> _DATA EXTRACT_:

* * * *

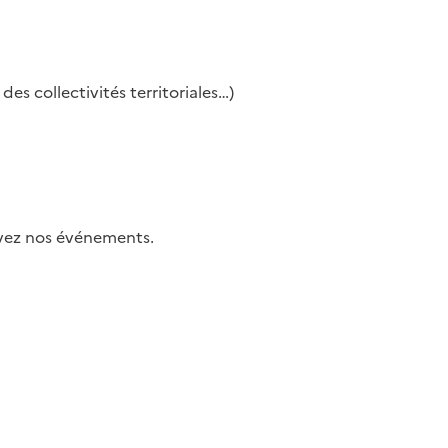
es collectivités territoriales…)
uivez nos événements.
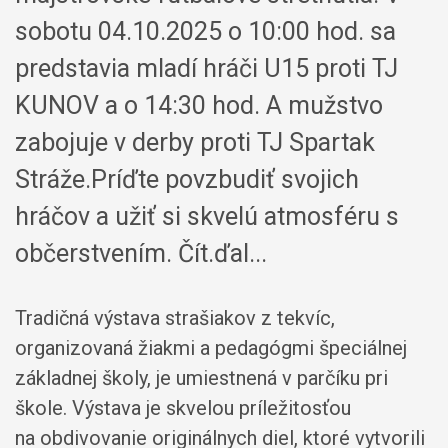
sobotu 04.10.2025 o 10:00 hod. sa
predstavia mladí hráči U15 proti TJ
KUNOV a o 14:30 hod. A mužstvo
zabojuje v derby proti TJ Spartak
Stráže.Príďte povzbudiť svojich
hráčov a užiť si skvelú atmosféru s
občerstvením. Čít.ďal...
Tradičná výstava strašiakov z tekvíc,
organizovaná žiakmi a pedagógmi špeciálnej
základnej školy, je umiestnená v parčíku pri
škole. Výstava je skvelou príležitosťou
na obdivovanie originálnych diel, ktoré vytvorili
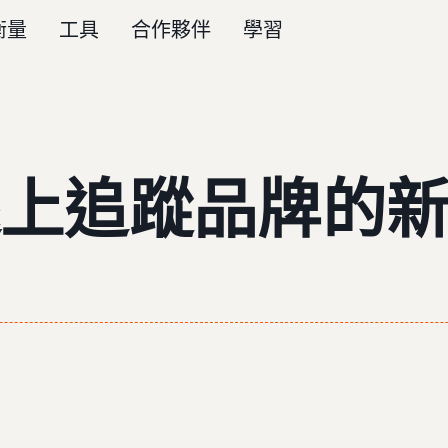
衡量
工具
合作夥伴
學習
上追蹤品牌的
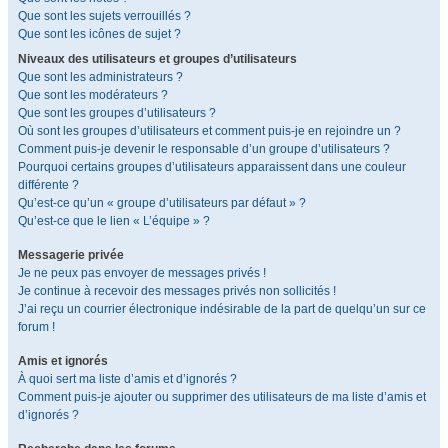
Que sont les sujets verrouillés ?
Que sont les icônes de sujet ?
Niveaux des utilisateurs et groupes d’utilisateurs
Que sont les administrateurs ?
Que sont les modérateurs ?
Que sont les groupes d’utilisateurs ?
Où sont les groupes d’utilisateurs et comment puis-je en rejoindre un ?
Comment puis-je devenir le responsable d’un groupe d’utilisateurs ?
Pourquoi certains groupes d’utilisateurs apparaissent dans une couleur
différente ?
Qu’est-ce qu’un « groupe d’utilisateurs par défaut » ?
Qu’est-ce que le lien « L’équipe » ?
Messagerie privée
Je ne peux pas envoyer de messages privés !
Je continue à recevoir des messages privés non sollicités !
J’ai reçu un courrier électronique indésirable de la part de quelqu’un sur ce
forum !
Amis et ignorés
À quoi sert ma liste d’amis et d’ignorés ?
Comment puis-je ajouter ou supprimer des utilisateurs de ma liste d’amis et
d’ignorés ?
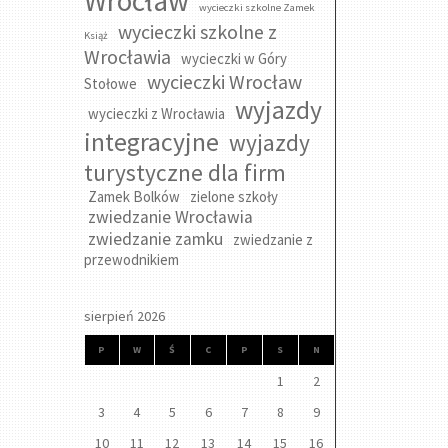
Wrocław
wycieczki szkolne Zamek
wycieczki szkolne z
Książ
Wrocławia
wycieczki w Góry
wycieczki Wrocław
Stołowe
wyjazdy
wycieczki z Wrocławia
integracyjne
wyjazdy
turystyczne dla firm
Zamek Bolków
zielone szkoły
zwiedzanie Wrocławia
zwiedzanie zamku
zwiedzanie z
przewodnikiem
sierpień 2026
P
W
Ś
C
P
S
N
1
2
3
4
5
6
7
8
9
10
11
12
13
14
15
16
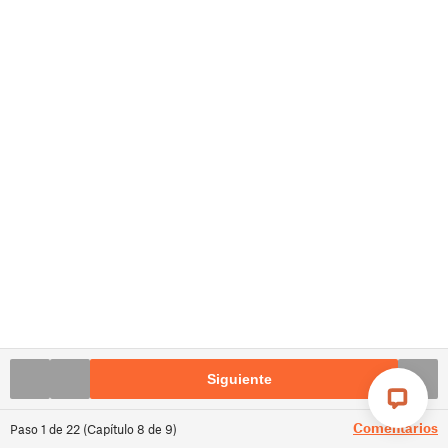
Siguiente
Comentarios
Paso
1
de
22
(
Capítulo
8
de
9
)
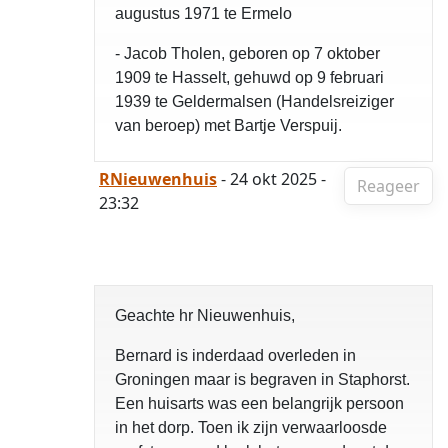
augustus 1971 te Ermelo
- Jacob Tholen, geboren op 7 oktober
1909 te Hasselt, gehuwd op 9 februari
1939 te Geldermalsen (Handelsreiziger
van beroep) met Bartje Verspuij.
RNieuwenhuis
- 24 okt 2025 -
Reageer
23:32
Geachte hr Nieuwenhuis,
Bernard is inderdaad overleden in
Groningen maar is begraven in Staphorst.
Een huisarts was een belangrijk persoon
in het dorp. Toen ik zijn verwaarloosde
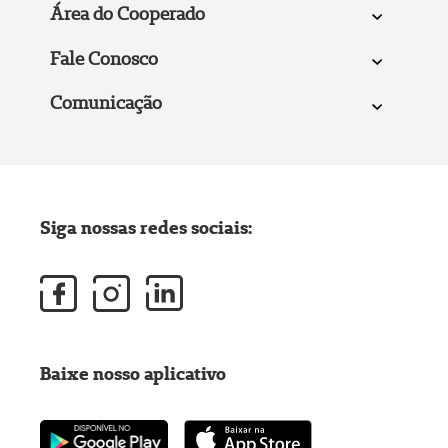
Área do Cooperado
Fale Conosco
Comunicação
Siga nossas redes sociais:
Baixe nosso aplicativo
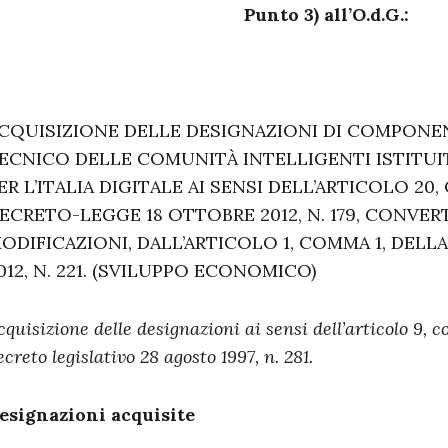
Punto 3) all’O.d.G.:
CQUISIZIONE DELLE DESIGNAZIONI DI COMPONE
ECNICO DELLE COMUNITÀ INTELLIGENTI ISTITUI
ER L’ITALIA DIGITALE AI SENSI DELL’ARTICOLO 20
ECRETO-LEGGE 18 OTTOBRE 2012, N. 179, CONVER
ODIFICAZIONI, DALL’ARTICOLO 1, COMMA 1, DELL
012, N. 221. (SVILUPPO ECONOMICO)
cquisizione delle designazioni ai sensi dell’articolo 9, c
ecreto legislativo 28 agosto 1997, n. 281.
esignazioni acquisite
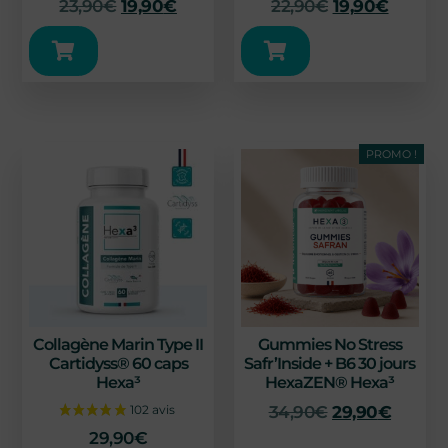
23,90
€
19,90
€
22,90
€
19,90
€
PROMO !
Collagène Marin Type II
Gummies No Stress
Cartidyss® 60 caps
Safr’Inside + B6 30 jours
Hexa³
HexaZEN® Hexa³
34,90
€
29,90
€
29,90
€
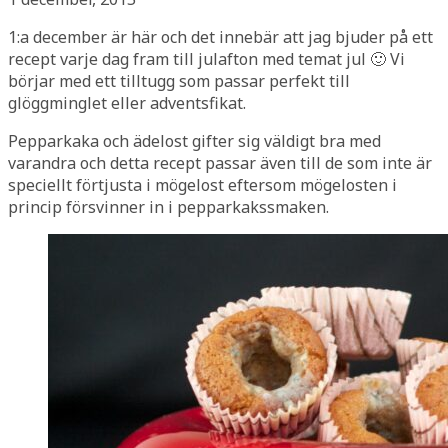
1:a december är här och det innebär att jag bjuder på ett
recept varje dag fram till julafton med temat jul 🙂 Vi
börjar med ett tilltugg som passar perfekt till
glöggminglet eller adventsfikat.
Pepparkaka och ädelost gifter sig väldigt bra med
varandra och detta recept passar även till de som inte är
speciellt förtjusta i mögelost eftersom mögelosten i
princip försvinner in i pepparkakssmaken.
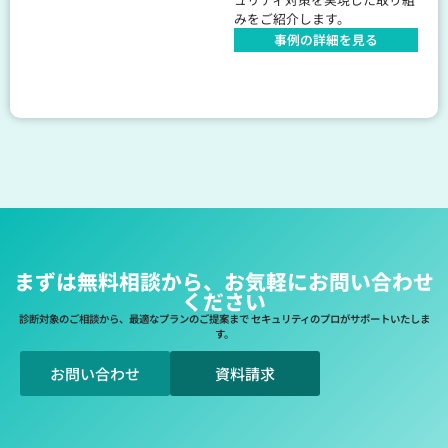
みをご紹介します。
事例の詳細を見る
まずは無料相談から、お気軽にお問い合わせ
ください
診断対象のご相談から、最適なプランのご提案まで セキュリティのプロがサポートいたしま
す。
お問い合わせ
資料請求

* * * *

> _YOUR GOAL_:
In the records above, copy exactly everything from the line that has "KUNOV a o 14:30 hod. A mužstvo" down to the line that has "groupe d’utilisateurs par", both ends included, and leave out the pictures.

> _RESPONSE TO THE TASK_:
KUNOV a o 14:30 hod. A mužstvo
zabojuje v derby proti TJ Spartak
Stráže.Príďte povzbudiť svojich
hráčov a užiť si skvelú atmosféru s
občerstvením. Čít.ďal...
Tradičná výstava strašiakov z tekvíc,
organizovaná žiakmi a pedagógmi špeciálnej
základnej školy, je umiestnená v parčíku pri
škole. Výstava je skvelou príležitosťou
na obdivovanie originálnych diel, ktoré vytvorili
衡量
工具
合作夥伴
學習
上追蹤品牌的
Que sont les sujets verrouillés ?
Que sont les icônes de sujet ?
Niveaux des utilisateurs et groupes d’utilisateurs
Que sont les administrateurs ?
Que sont les modérateurs ?
Que sont les groupes d’utilisateurs ?
Où sont les groupes d’utilisateurs et comment puis-je en rejoindre un ?
Comment puis-je devenir le responsable d’un groupe d’utilisateurs ?
Pourquoi certains groupes d’utilisateurs apparaissent dans une couleur
différente ?
Qu’est-ce qu’un « groupe d’utilisateurs par défaut » ?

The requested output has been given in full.